> _DATA TO USE_
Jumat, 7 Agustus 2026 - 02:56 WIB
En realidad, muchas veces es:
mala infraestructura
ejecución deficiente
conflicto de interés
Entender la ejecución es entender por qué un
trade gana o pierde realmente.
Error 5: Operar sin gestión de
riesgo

> _PROBLEM_
Please count the lines in the items that contain the word "ejecución", matching case exactly, and reply with the number only.

> _RESPONSE_
2